Trop longtemps négligé sur support physique, Sexe, mensonges et vidéo bénéficie enfin d’une édition de premier choix grâce à L’Atelier d’images. En plus d’un master haute-définition d’excellente facture, celle-ci s’accompagne de près de deux heures de suppléments, parmi lesquels plusieurs sont exclusifs ou totalement inédits en France. Philippe Rouyer avec Un Vent de Liberté, disserte longuement et passionnément sur le long-métrage dans un module riche en détails et anecdotes savoureuses, notamment lorsqu’il raconte la constitution du casting. De la défection de Jennifer Jason Leigh, aux refus de certains agents d’actrices craignant un objet trop provocateur, à ses doutes sur Andie McDowell avant de se raviser au moment des essais, ressort la capacité d’adaptation du cinéaste, qui va ensuite imposer une semaine de répétition en amont du tournage, créant ainsi un esprit de troupe et une complicité palpable à l’écran.

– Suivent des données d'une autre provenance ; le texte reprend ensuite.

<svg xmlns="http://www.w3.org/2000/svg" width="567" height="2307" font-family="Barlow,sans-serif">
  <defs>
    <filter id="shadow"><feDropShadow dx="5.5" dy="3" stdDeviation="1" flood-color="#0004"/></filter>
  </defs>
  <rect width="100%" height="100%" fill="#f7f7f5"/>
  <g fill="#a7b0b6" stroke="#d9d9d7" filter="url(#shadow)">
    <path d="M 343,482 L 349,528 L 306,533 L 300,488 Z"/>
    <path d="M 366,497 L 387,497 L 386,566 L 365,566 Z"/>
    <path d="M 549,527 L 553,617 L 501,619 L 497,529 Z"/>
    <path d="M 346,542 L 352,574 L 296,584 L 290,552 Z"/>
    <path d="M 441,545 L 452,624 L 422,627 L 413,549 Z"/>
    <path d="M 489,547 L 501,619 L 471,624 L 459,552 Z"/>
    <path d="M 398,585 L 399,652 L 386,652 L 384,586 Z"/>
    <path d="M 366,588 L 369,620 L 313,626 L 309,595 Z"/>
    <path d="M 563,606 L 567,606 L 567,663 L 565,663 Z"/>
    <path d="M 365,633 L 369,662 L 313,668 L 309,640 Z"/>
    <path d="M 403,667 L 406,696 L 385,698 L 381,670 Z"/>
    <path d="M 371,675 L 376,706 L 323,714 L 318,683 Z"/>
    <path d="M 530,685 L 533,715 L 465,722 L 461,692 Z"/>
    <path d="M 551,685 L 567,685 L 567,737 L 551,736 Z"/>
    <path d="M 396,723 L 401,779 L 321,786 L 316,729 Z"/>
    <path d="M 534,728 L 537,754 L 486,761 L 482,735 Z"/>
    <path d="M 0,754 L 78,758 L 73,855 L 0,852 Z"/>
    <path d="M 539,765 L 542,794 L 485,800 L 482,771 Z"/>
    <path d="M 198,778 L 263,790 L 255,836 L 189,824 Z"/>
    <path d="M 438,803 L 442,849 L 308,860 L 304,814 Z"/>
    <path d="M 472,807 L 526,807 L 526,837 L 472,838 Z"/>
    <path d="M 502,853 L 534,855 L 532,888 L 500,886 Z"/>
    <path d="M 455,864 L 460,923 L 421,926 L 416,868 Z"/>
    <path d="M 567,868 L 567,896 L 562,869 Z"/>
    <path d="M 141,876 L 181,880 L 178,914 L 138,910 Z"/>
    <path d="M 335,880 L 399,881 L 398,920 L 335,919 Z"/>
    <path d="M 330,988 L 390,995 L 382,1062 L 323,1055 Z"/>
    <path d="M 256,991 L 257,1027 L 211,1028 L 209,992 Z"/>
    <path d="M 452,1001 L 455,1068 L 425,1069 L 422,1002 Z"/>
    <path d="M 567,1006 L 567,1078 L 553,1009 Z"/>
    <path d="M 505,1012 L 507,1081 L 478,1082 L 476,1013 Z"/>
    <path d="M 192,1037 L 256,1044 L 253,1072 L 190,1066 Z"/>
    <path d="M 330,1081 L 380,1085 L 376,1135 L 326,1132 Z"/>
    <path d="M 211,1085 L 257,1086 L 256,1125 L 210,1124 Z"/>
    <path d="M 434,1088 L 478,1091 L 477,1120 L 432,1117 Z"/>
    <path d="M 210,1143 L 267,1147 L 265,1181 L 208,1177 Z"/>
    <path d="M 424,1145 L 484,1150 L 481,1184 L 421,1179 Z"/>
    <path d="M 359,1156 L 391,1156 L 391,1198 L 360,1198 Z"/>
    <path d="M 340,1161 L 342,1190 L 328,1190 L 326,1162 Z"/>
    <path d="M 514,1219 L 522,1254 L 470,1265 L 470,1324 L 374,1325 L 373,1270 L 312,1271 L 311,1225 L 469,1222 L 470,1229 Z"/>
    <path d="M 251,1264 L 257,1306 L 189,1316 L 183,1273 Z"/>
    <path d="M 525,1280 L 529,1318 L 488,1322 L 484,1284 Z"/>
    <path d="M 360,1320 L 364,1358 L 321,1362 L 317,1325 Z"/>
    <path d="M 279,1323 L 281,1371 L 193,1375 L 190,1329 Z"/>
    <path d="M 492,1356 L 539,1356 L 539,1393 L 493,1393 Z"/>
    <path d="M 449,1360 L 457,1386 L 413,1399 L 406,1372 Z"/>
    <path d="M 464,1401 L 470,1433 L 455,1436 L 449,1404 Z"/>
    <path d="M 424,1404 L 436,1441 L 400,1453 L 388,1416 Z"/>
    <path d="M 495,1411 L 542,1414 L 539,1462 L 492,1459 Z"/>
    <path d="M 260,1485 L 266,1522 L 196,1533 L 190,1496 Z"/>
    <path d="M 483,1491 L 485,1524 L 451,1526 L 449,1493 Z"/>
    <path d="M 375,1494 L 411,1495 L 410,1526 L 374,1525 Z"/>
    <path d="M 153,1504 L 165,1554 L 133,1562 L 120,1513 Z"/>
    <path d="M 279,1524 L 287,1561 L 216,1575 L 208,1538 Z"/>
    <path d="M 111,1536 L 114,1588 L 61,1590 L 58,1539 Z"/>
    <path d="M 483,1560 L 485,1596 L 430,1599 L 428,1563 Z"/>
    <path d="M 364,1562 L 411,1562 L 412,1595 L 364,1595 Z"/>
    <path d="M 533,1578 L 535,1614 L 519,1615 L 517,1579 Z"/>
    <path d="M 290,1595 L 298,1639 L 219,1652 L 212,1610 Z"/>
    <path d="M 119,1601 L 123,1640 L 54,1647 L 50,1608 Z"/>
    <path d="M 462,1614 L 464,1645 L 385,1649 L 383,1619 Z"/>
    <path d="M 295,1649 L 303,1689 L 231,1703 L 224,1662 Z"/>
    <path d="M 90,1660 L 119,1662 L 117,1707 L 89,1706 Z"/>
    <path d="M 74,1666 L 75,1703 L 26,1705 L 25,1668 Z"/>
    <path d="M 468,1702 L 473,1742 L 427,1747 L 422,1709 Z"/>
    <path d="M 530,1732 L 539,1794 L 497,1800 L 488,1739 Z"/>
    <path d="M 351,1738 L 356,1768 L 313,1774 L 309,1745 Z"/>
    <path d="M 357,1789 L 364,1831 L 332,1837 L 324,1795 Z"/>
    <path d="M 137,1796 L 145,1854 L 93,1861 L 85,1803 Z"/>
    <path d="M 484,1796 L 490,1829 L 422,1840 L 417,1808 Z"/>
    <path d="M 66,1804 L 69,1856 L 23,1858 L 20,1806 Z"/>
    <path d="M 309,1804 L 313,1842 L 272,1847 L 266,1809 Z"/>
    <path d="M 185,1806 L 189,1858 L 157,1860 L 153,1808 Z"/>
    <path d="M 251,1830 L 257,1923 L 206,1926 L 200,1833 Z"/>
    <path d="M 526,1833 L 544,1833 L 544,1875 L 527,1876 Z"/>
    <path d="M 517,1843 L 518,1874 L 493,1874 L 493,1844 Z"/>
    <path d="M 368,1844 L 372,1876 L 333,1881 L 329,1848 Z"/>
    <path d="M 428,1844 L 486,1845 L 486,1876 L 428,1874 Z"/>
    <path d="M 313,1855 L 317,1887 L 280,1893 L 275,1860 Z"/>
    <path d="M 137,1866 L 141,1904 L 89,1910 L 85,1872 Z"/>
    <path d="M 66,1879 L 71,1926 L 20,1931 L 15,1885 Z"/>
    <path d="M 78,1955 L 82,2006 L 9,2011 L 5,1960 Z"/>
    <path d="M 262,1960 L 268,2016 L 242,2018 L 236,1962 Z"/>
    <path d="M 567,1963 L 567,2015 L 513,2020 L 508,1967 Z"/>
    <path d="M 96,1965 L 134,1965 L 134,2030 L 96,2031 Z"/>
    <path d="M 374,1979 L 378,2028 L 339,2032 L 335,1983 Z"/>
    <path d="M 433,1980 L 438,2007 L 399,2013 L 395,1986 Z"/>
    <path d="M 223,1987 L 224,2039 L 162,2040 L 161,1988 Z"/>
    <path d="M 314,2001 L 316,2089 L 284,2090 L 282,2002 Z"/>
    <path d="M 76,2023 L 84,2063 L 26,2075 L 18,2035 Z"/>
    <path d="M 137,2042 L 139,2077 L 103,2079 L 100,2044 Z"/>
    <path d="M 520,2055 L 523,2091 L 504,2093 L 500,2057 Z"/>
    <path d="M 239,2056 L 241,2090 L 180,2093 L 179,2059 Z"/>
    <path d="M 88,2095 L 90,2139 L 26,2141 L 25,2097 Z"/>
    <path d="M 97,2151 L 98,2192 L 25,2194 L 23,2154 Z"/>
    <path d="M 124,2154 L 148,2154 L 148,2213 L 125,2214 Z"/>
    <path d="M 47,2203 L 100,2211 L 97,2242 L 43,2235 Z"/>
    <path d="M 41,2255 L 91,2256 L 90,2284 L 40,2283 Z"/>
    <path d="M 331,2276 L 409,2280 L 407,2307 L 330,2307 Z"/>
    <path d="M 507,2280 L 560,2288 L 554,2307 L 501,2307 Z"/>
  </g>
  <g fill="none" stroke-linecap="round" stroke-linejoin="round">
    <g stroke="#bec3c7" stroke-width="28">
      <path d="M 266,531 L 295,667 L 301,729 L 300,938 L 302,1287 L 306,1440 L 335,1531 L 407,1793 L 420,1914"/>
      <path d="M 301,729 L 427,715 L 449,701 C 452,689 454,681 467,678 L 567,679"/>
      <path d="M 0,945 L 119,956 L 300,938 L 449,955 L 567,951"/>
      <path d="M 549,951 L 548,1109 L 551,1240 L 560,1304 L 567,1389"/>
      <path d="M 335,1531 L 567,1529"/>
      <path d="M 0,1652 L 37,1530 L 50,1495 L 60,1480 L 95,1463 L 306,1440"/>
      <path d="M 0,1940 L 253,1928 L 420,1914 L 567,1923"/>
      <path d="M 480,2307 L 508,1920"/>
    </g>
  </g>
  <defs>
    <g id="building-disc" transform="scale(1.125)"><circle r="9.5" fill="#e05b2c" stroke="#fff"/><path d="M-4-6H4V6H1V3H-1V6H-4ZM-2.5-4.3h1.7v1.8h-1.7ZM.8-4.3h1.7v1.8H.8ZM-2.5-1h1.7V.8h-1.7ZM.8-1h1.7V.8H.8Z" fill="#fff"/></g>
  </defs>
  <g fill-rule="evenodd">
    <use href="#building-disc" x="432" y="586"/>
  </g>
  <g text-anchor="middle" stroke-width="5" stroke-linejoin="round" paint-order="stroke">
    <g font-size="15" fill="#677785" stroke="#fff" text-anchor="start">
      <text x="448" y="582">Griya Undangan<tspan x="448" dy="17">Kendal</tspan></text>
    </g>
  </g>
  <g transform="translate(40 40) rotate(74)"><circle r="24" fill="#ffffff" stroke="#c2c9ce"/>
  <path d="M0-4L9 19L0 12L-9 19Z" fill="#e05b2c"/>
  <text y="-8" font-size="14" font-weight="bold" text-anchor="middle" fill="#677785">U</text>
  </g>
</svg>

Le même Philippe Rouyer, intervient pour une analyse de la séquence finale, évoquant la vision positive de la technologie pour Soderbergh, utilisée dans son métrage à des fins réparatrices. Le réalisateur est également très présent, d’une part en commentaire audio (aux côtés de Neil Labute), d’autre part avec deux documents autour du film, l’un datant de 1990, l’autre de 2018. Intéressant aussi, Les coulisses du tournage, où trois des acteurs principaux (Peter Gallagher, Andie MacDowell, Laura San Giacomo) sont invités à parler rétrospectivement de cette expérience majeure pour leurs carrières respectives. Enfin, précieux parce qu’il donne la parole à des hommes de l’ombre et qu’il s’avère régulièrement captivant, un entretien entre l’ingénieur du son Larry Blake et le compositeur Cliff Martinez, lesquelles reviennent, entre autres, sur la volonté du metteur en scène de « synchroniser la musique avec les lignes vidéos ». Disponible en combo UHD/Blu-Ray, Blu-Ray et DVD, il s’agit assurément de l’une des sorties immanquables de ce premier trimestre 2022 !

Sexe, mensonges et vidéo par L’Atelier d’Images – disponible dès le 15 Février.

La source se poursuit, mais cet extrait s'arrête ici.